Mediation, as a tool for dispute resolution, is uniquely suited to the special circumstances of construction projects. But mediation is no panacea. The structure of the mediation process, the character and qualifications of the mediator, and the strategies employed by mediating parties—all these and more can have a profound effect on the success (or failure) of construction mediation. This article briefly summarizes practices that may improve the chances that mediation can resolve a construction dispute, quickly, cheaply and fairly. The intended readership for the article is both the counsel who participate as advocates in construction disputes, and their constituent clients.
I. FORMS OF MEDIATION
Forms of mediation vary widely, but (in broad terms) two main types have developed.

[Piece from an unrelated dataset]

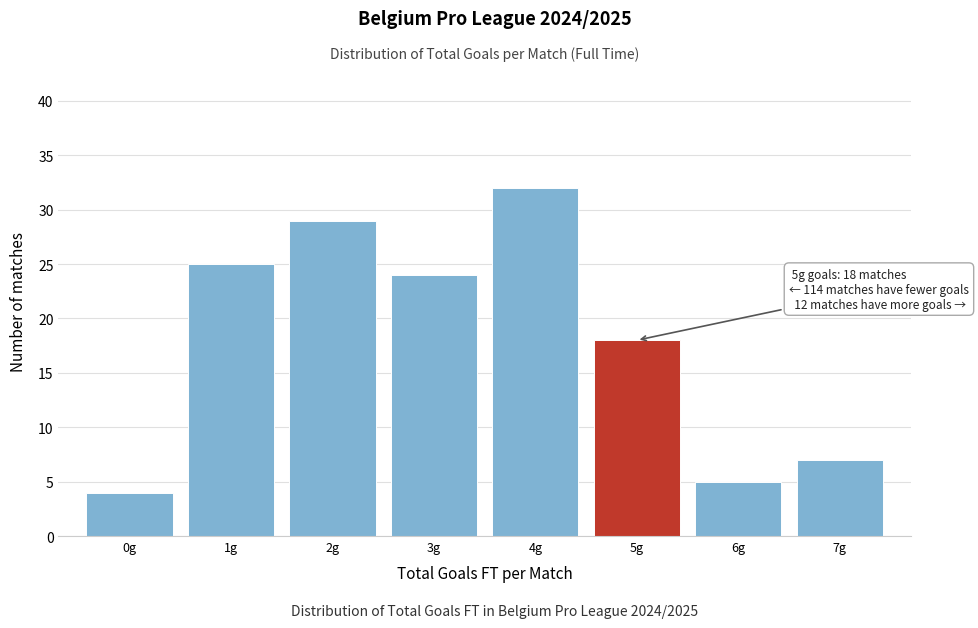

Over which range of the x-axis is the bar tallest?

3.5 to 4.5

The focus of this article is on “facilitative” mediation—a process where the parties engage in negotiations with the assistance of a mediator. The mediator may comment on and question the parties regarding the strengths and weaknesses of their claims and defenses, and may suggest forms of compromise that could be adopted by the parties. But the mediator does not, per se, provide an opinion on the likelihood of success of each party. That form of “evaluative” mediation, though non-binding (absent mutual consent of the parties) often involves more formal attempts to persuade the mediator of the merits of each party’s position, and thus may resemble more of the adversarial process (arbitration, litigation). Facilitative mediation typically embodies, as a central feature, control of the process (and the outcome) by the parties themselves.